The directive falls within the company’s 20/20/20 Strategy, announced in January. Over the next five years, Goldcorp plans to increase production, drive down all-in sustaining costs and grow gold reserves, all by 20 per cent.

Harbidge is in charge of increasing prospectivity at existing exploration camps and searching for new opportunities. “We have a portfolio of 164 targets and a budget of $100 million for brownfields exploration,” said Harbidge, “while our greenfields strategy is to look at companies in the right geological jurisdictions who have the right technical teams with the ability to make discoveries that meet Goldcorp’s criteria.”

Goldcorp is currently investing in junior companies located in areas with large, multi-deposit mineral potential and has prioritized North and South America for geological and logistical reasons. But projects in the Goldcorp pipeline are assessed beyond their address. The company is looking to “invest in people as much as properties,” said Garofalo.
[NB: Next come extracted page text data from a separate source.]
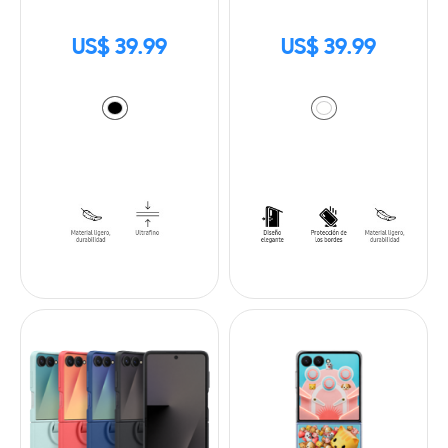
US$ 39.99
US$ 39.99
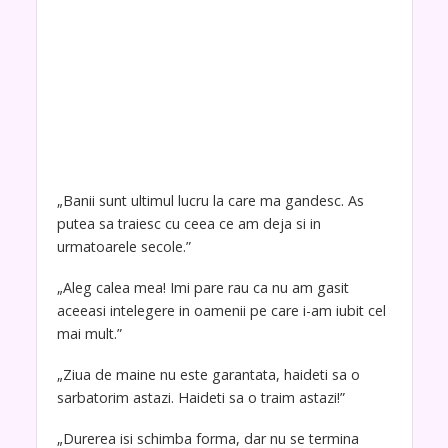
„Banii sunt ultimul lucru la care ma gandesc. As
putea sa traiesc cu ceea ce am deja si in
urmatoarele secole.”
„Aleg calea mea! Imi pare rau ca nu am gasit
aceeasi intelegere in oamenii pe care i-am iubit cel
mai mult.”
„Ziua de maine nu este garantata, haideti sa o
sarbatorim astazi. Haideti sa o traim astazi!”
„Durerea isi schimba forma, dar nu se termina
Another example of Goldcorp’s approach is the investment the company made in Auryn Resources in January. Harbidge was impressed by the company’s portfolio of projects in favorable geological jurisdictions, including Nunavut, British Columbia, and Peru.

“But what also attracted me to them was their technical team and their exploration methodology,” said Harbidge. “The way they were undertaking their work was exactly how I like to undertake it. I felt they were a very competent team.”

Auryn’s executive chairman, Ivan Bebek, felt the same way. “We chose to partner with Goldcorp because of the favourable terms that were achieved and the familiarity they have with the three jurisdictions that we are working in,” he said.

Since receiving funding from Goldcorp in January, Auryn initiated fieldwork for a 25,000-metre drill program at the Committee Bay project in Nunavut, with further plans for drilling at its Homestake project in B.C. and at the company’s Peruvian projects later in the year.

Junior explorers like Auryn and Triumph recognize that Harbidge and his technical team are looking for projects, people and properties that meet a longer list of criteria.

“Goldcorp is not like an investor looking to make a quick return and flip the stock,” said John Anderson, Triumph’s chairman. “They know that finding and developing a mine takes time and they are investing in opportunities with the ability to grow through exploration into district scale potential.”

Anderson said he appreciates that the company “shares ideas with us, rather than directing us in our activities.”

Goldcorp is relying on exploration success to meet the target of increasing gold reserves to 50 million ounces in 2021, up from 42.8 million ounces in June 2016.